Мужчина задумчиво встал, поднял опустевшую посуду и медленно понёс её в раковину.
— Мать никогда не говорила мне, что я идиот. А следовало бы. Ведь за этот магазин, со всем содержим, и сотни тысяч никто не предлагал.
— Потому что цена ему — шестьдесят тысяч. А хлам ваш никому и даром не нужен.
— За шестьдесят тысяч он мне и самому не нужен, — отрезал Маркус.
«Высокопарные речи», — ухмыльнулась про себя Холла. — «Конечно, логичнее взять четыре тысячи галеонов у единственной дочери на какую-то книгу, чем унижаться, продавая дело своей жизни за шестьдесят… Но, кажется, в отце и правда что-то поменялось, если он был способен употребить слово «дауншифтинг».
Маркус взял чистую тарелку и наложил вторую порцию у плиты.
— Сядь, поешь, поговорим, — он поставил фарфор перед Холлой на стол. — А то тощая уже, как трость Люциуса.
Холла не хотела есть, но услышав смягчение в голосе отца, опустилась на бархатный синий стул.
— Я устал. Я хочу в Уэльс, и чем быстрее, тем лучше. В августе сюда въедет новая семья. Да ешь ты!
Холла отделила краем вилки небольшой кусок яичницы. Маркус сел обратно на своё место.
— Я столько раз видел непродающуюся шкатулку потомков Мунго, стоящую на входе в магазин, что мне кажется, в следующий раз я буду готов разбить её броском о стену, — мужчина пригладил короткие чёрные волосы с густеющей на висках сединой. — У меня нет больше сил этим заниматься. Я хочу построить своими руками перепелиную ферму. И, возможно, конюшню, — взгляд его тёмных глаз рассеялся, витая в мечтах. — От тебя там не будет никакого прока.
Маркус, помыслив в тишине, вдруг словно очнулся и снова уставился в лицо дочери.
— Но чтобы ты в Ламбете побиралась?! Тьфу, я скорей выдам тебя за раздолбая Забини. — Его голос снова обрел привычную металлизированность. — Забирай себе магазин и живи там. Ты же знаешь, что на четвёртом этаже есть студия. Делай с ним, что хочешь, — махнул он безразлично рукой. — Только не уничтожай «наш хлам». Хоть там и осталось только всё самое бесполезное, но всё же не надо сводить в могилу мать. Попробуй продать хоть как-то. Это моё единственное условие.
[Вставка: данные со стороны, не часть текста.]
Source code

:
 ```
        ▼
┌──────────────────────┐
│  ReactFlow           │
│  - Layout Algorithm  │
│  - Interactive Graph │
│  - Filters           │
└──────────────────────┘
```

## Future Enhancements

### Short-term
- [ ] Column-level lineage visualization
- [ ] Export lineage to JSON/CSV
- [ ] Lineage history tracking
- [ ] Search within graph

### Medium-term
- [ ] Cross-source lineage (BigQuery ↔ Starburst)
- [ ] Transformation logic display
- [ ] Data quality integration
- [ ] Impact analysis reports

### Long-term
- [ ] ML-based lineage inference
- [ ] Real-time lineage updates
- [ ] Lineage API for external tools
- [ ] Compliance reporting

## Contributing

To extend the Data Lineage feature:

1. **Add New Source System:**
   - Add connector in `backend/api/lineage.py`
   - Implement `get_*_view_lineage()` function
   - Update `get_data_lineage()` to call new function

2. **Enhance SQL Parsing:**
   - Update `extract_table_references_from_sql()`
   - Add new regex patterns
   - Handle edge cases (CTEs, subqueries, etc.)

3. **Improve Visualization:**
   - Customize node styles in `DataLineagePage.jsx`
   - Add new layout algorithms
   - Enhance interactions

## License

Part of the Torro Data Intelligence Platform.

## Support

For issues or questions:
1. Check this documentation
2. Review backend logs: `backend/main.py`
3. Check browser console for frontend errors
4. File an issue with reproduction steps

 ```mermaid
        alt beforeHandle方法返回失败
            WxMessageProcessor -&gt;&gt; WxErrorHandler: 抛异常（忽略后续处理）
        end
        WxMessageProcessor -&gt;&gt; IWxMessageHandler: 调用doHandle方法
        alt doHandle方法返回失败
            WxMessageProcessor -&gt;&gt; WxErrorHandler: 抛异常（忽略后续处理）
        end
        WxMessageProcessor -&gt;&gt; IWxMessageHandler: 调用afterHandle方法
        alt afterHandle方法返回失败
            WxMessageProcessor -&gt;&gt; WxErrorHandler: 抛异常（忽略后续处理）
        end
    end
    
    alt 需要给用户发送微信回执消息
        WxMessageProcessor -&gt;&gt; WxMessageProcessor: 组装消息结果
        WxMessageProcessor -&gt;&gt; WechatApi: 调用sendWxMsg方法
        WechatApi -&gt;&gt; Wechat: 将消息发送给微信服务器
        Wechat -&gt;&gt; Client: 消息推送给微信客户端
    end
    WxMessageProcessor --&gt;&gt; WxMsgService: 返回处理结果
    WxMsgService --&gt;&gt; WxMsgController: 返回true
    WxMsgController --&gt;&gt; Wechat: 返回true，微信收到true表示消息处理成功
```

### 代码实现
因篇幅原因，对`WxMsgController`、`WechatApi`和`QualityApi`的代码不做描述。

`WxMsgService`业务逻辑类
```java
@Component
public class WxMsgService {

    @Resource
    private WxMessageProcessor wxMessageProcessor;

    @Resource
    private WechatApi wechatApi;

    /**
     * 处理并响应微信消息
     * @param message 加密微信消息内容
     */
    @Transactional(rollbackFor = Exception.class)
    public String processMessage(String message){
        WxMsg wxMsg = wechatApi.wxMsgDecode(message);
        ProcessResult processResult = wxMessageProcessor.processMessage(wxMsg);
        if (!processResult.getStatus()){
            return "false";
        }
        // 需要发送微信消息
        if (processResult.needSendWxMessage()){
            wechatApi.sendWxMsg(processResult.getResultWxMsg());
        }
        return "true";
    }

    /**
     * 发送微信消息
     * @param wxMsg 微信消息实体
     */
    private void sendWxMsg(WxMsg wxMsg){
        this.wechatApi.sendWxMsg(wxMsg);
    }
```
Холла бросила есть. Она не ослышалась, отец всерьёз предлагает подарить ей магазин площадью сто двадцать квадратных метров в самом сердце Косого переулка?!
— Матери я сообщу сам, не утруждайся. Ах, книгу ту я всё же заберу с нами. — Он резко поднялся и коротко глянул на часы. — Я не хочу забивать о тебе голову больше ни дня, Холла, пока не уехал в Уэльс. Повяжи свой новый платок на сумочку и поехали в министерство, покончим с этим, пока я в настроении.
Маркус выхватил палочку и закрыл разом все двери и окна на улицу. Рамы хлопнули за спиной в гостиной, разнося эхо по всему дому. Широким быстрым шагом отец вышел не оглядываясь, Холла подскочила и кинулась за ним.
…
Девушка стояла, задрав голову, и смотрела на угловое здание из серо-лилового кирпича с полукруглыми перекошенными эркерами, практически напирающими друг на друга. По плечам то и дело бил густой поток прохожих ведьм и волшебников. Центральный перекрёсток Косого переулка бурлил летней магической жизнью, однако никто не задерживался взглядом на старомодной вывеске из дорогого дерева, которую отец подлатывал каждый год после сезона дождей: «Антиквариат Факса».